Optimal Partition of String
Problem
You are given a string s of lowercase English letters. Split it into one or more non-overlapping substrings that together cover the whole string, with the rule that no letter may appear twice inside the same substring. Return the minimum number of substrings such a split can have.
s = "abacaba"4def partition_string(s):
seen = set()
parts = 1
for ch in s:
if ch in seen:
parts += 1 # cut: start a new piece
seen = set()
seen.add(ch) # current char joins the piece
return parts
function partitionString(s) {
let seen = new Set();
let parts = 1;
for (const ch of s) {
if (seen.has(ch)) {
parts++; // cut: start a new piece
seen = new Set();
}
seen.add(ch); // current char joins the piece
}
return parts;
}
int partitionString(String s) {
Set<Character> seen = new HashSet<>();
int parts = 1;
for (char ch : s.toCharArray()) {
if (seen.contains(ch)) {
parts++; // cut: start a new piece
seen.clear();
}
seen.add(ch); // current char joins the piece
}
return parts;
}
int partitionString(string s) {
unordered_set<char> seen;
int parts = 1;
for (char ch : s) {
if (seen.count(ch)) {
parts++; // cut: start a new piece
seen.clear();
}
seen.insert(ch); // current char joins the piece
}
return parts;
}
Explanation
The key insight is to cut as late as possible.

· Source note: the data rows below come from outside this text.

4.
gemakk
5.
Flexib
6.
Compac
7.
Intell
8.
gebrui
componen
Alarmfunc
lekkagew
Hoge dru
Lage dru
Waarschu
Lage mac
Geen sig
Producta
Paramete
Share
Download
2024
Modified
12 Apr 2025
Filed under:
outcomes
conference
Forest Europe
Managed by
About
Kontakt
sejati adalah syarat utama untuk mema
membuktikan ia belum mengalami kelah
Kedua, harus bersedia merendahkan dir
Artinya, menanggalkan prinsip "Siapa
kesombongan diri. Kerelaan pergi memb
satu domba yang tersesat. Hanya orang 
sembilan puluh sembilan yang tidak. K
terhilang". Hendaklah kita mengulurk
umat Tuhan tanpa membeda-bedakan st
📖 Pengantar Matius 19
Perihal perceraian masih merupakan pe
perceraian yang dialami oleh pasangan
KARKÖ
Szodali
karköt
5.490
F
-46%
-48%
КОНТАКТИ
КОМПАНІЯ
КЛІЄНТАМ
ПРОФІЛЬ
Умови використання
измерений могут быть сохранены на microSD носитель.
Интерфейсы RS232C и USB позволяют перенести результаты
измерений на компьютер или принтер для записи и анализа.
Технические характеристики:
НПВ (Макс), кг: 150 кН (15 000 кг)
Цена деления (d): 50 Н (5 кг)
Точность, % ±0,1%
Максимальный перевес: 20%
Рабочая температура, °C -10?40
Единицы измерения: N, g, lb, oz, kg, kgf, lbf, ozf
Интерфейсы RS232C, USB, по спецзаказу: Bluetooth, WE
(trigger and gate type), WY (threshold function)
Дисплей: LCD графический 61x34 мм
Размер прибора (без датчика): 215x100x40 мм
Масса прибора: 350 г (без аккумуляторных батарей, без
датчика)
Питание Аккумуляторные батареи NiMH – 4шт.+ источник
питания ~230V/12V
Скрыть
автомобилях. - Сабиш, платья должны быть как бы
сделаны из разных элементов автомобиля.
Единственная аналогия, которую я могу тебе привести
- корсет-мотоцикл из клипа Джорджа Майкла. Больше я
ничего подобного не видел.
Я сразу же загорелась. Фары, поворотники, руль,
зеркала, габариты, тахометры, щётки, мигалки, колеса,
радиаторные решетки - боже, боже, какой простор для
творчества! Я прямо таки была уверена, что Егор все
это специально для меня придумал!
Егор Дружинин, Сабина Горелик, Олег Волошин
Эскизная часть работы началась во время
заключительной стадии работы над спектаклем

Scan the string left to right and keep extending the current piece. Only when the next character already occurs in the piece are we forced to cut — so that is exactly when we cut, and the repeated character becomes the first letter of a brand-new piece.
Why is the lazy cut optimal? Look at any valid partition: its first piece must end at or before the position where the greedy piece ends, because the greedy piece is the longest valid prefix. So the greedy strategy never finishes a piece earlier than necessary, which means it can never need more pieces than any other valid partition. By induction on the remaining suffix, the greedy count is the minimum.
Implementation is a one-pass loop with a hash set of the letters in the current piece. For each character: if it is already in the set, increment the piece counter and clear the set (the cut); then insert the character. The counter starts at 1 because a non-empty string always has at least one piece.
Walk through s = "abacaba": piece 1 takes a, b; the next a repeats, so cut — piece 2 takes a, c; the next a repeats again — piece 3 takes a, b; the final a repeats once more — piece 4 is just a. Total: 4 pieces, matching the expected answer.
Each character is examined once with O(1) set operations, so the time is O(n). The set never holds more than 26 lowercase letters, so the extra space is O(1).